Introduction to aws EMR

August 21, 2018

—

Recently I have to deal with data pipeline with large volumn of data. I was using python script first to make plenty of sessions query for each row of data because of cascading query between different tables. This caused bottleneck for only 400,000 rows of data which required almost 2 hrs of processing time. I have used different approches like batch querying the dimension table or even async programming to separate the compute and insert operation. But both turns out to be a not quite well performance. So I decided to turn to spark.

What you will learn from this blog?

I will take a note on how to use aws EMR for quick set up cluster for computing purpose.
some basic computing skill with spark in scala.

What is EMR?

EMR stands for Elastic Mapreduce.

How ?

You will have 3 options for submitting your jobs on the cluster.

via the web-ui
using the awscli
restful api

What can we do in this platform?

Streaming? ETL? Machine Learning?

Choosing instances

Master: coordinating different components inside the cluster.
Core:
Task:

instance type:

c4.xxxx: compute optimized
- Batch processing workloads
- Media transcoding
- High-performance web servers
- High-performance computing (HPC)
- Scientific modeling
- Dedicated gaming servers and ad serving engines Machine learning inference and other compute-intensive applications
d2.xxxx
i3.xxxx: storage optimized.
m4.xxxx: general purpose
r4.xxxx

https://amazonaws-china.com/ec2/instance-types/

Pricing

Spot instance

Price will be adjusted due to the current highest price in the current area.(Take about 5 to 10 minutes to set up)

● **Listed records**

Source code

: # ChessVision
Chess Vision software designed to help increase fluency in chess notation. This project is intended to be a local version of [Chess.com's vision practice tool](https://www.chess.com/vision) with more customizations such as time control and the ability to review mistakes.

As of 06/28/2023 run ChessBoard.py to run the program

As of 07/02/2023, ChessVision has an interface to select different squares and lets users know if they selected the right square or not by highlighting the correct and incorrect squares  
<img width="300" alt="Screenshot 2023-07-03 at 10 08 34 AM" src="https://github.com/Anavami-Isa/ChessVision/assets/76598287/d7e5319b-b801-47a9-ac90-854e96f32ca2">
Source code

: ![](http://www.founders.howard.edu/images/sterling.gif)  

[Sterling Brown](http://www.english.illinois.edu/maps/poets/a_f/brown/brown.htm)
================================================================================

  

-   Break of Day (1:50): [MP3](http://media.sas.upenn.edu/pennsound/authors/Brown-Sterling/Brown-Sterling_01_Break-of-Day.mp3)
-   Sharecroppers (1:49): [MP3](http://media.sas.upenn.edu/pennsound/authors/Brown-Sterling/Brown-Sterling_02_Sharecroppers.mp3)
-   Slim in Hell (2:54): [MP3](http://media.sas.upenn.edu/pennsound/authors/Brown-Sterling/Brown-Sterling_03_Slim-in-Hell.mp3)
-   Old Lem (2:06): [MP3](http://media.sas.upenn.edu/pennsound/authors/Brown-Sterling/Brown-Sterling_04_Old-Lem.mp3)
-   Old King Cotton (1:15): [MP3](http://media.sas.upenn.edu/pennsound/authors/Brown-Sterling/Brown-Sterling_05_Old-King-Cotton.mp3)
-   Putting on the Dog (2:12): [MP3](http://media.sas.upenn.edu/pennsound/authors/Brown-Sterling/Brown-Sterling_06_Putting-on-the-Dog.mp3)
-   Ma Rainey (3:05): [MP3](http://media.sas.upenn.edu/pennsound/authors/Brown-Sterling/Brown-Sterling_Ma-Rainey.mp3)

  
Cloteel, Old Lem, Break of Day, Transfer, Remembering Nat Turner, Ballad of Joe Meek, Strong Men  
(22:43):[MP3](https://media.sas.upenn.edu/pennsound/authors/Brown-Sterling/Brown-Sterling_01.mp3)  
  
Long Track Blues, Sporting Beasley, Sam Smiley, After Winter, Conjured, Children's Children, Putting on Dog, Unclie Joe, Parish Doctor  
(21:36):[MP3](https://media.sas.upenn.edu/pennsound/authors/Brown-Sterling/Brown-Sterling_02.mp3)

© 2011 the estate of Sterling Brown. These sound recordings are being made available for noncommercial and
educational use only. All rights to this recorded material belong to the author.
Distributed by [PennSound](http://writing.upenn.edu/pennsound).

● **Exercise**
Reproduce the full introduction to AWS EMR word for word.

● **Task result**
Introduction to aws EMR

August 21, 2018

—

Recently I have to deal with data pipeline with large volumn of data. I was using python script first to make plenty of sessions query for each row of data because of cascading query between different tables. This caused bottleneck for only 400,000 rows of data which required almost 2 hrs of processing time. I have used different approches like batch querying the dimension table or even async programming to separate the compute and insert operation. But both turns out to be a not quite well performance. So I decided to turn to spark.

What you will learn from this blog?

I will take a note on how to use aws EMR for quick set up cluster for computing purpose.
some basic computing skill with spark in scala.

What is EMR?

EMR stands for Elastic Mapreduce.

How ?

You will have 3 options for submitting your jobs on the cluster.

via the web-ui
using the awscli
restful api

What can we do in this platform?

Streaming? ETL? Machine Learning?

Choosing instances

Master: coordinating different components inside the cluster.
Core:
Task:

instance type:

c4.xxxx: compute optimized
- Batch processing workloads
- Media transcoding
- High-performance web servers
- High-performance computing (HPC)
- Scientific modeling
- Dedicated gaming servers and ad serving engines Machine learning inference and other compute-intensive applications
d2.xxxx
i3.xxxx: storage optimized.
m4.xxxx: general purpose
r4.xxxx

https://amazonaws-china.com/ec2/instance-types/

Pricing

Spot instance

Price will be adjusted due to the current highest price in the current area.(Take about 5 to 10 minutes to set up)